Sought hospital in Taiwan
Wei Yani was one of three Chinese nationals who emigrated to Thailand in November and sought social hospital there. The authorities then immediately returned them to Malaysia on February 1 because that is where their journey originated.
Their , abrupt departure from Taiwan , ignited conversation there about the government ‘ treatment of real immigrants in the presence of a refugee rules.
In response to growing calls for laws governing the treatment of migrants, Taiwan’s government has been a outspoken supporter of the pro-democracy movement in Hong Kong. However, the region’s report on providing a safe haven for rebels and migrants has been shaky.  ,
Wei and her son after received a call from international rights organizations and protesters who worked with Canadian and U.N. officers on their behalf, she told RFA Mandarin in an interview shortly after taking off from Vancouver on April 9.
” I am actually relieved to be here, where I can finally relax and live a good life”, Wei said. I no longer have to worry about being detained and imprisoned.
” Every day while I was in China, I felt that fear, the fear that they would punish me if they detained me,” she said.
Why are we tortured? Because they want to suppress us and make us afraid, so you wo n’t complain about them any more”, Wei said. ” That’s their main goal”.
Tribal majority
Wei, a part of the Zhuang racial minority from the southern region of Guangxi, was violently evicted from her residence in 2006 to make way for the US$ 4.2 billion Longtan Hydropower Station, the next- largest in China, straddling the Hongshui valley in Guangxi’s Tian’e state.
Local residents, however, accused local officials of embezzling their money by alleging that they never received the appropriate amount of compensation.
Wei began a complaint process to recover the money that had been lost for years and which resulted in her being put in jail on two occasions for “re-education through labor.”
Wei’s complaint to the central government, which brought her back to her hometown and charged her with “defamation” and “picking up disputes and stirring up trouble,” was brought back by police in Beijing at the beginning of 2014 after she continued to press her.

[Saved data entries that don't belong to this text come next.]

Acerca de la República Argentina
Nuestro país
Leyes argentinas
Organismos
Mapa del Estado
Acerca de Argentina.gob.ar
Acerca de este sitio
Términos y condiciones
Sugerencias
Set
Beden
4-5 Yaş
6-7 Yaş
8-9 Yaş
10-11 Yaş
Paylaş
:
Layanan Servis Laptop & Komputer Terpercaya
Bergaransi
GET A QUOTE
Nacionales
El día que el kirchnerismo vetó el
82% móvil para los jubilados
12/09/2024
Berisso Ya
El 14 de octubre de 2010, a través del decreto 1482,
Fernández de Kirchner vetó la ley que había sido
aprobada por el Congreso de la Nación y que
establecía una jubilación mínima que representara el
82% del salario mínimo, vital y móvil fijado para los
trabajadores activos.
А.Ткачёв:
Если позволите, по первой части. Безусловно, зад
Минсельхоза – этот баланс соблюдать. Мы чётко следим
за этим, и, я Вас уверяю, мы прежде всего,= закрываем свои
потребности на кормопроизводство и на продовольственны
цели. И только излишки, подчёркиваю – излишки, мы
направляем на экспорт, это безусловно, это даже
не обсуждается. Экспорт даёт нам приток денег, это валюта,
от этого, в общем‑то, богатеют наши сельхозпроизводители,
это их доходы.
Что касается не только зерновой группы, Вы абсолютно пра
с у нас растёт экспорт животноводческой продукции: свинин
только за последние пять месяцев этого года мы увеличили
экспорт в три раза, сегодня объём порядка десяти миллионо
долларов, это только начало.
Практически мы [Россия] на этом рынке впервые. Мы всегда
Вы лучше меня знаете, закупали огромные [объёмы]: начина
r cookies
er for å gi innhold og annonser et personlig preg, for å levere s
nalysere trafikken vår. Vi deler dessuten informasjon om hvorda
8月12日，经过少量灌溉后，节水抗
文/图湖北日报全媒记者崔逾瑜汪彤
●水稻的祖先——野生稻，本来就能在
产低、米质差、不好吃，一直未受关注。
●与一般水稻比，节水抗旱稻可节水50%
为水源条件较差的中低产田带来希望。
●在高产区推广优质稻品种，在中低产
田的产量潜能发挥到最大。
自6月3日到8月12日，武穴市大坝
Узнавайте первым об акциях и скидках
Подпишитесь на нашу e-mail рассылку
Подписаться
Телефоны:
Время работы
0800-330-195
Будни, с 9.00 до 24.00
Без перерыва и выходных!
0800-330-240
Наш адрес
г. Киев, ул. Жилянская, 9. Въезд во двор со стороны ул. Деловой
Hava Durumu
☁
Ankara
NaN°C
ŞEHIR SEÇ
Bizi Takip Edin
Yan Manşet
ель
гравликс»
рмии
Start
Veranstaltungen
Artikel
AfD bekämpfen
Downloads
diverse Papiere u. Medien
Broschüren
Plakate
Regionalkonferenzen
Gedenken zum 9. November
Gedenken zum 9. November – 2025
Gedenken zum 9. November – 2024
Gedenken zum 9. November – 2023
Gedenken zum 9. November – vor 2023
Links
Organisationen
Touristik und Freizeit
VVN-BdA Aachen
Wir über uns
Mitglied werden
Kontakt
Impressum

She , attempted suicide , while in detention, and her detention and subsequent trial prompted a campaign by more than 30, 000 local people for her release.
In 2021, Wei was  , detained by police , in the southwestern province of Yunnan on suspicion of” subversion”, as part of a crackdown on dissent in the southern province of Guangdong.  ,
She suggested that she might have been hoping to flee China by crossing the border into neighboring Myanmar when Zhang Lin’s home was located in the Xishuangbanna border area of Yunnan.
She was then subjected to “residential surveillance at a designated location,” but nothing more about the incident ever emerged.
Canadian concerns
Fu Ci, a rights activist from Canada, claimed that the authorities in Canada are becoming more and more concerned about the situation of human rights activists in China.
” In particular under Xi Jinping, the situation for human rights defenders is constantly deteriorating, and there is less and less room for them to exist”, he said.
Many people have no choice but to seek help from the international community so they can continue to live in the free world, Fu said. If the Canadian government did n’t lend a helping hand, people like that would be in great danger.
He urged the international community to show more compassion and concern for activists fleeing China.
Wei said she believes the Canadian authorities acted “purely out of humanitarianism”.
” My son and I will work hard to live a better life, to give back to Canada, and to help other Chinese people who are also suffering”, she said.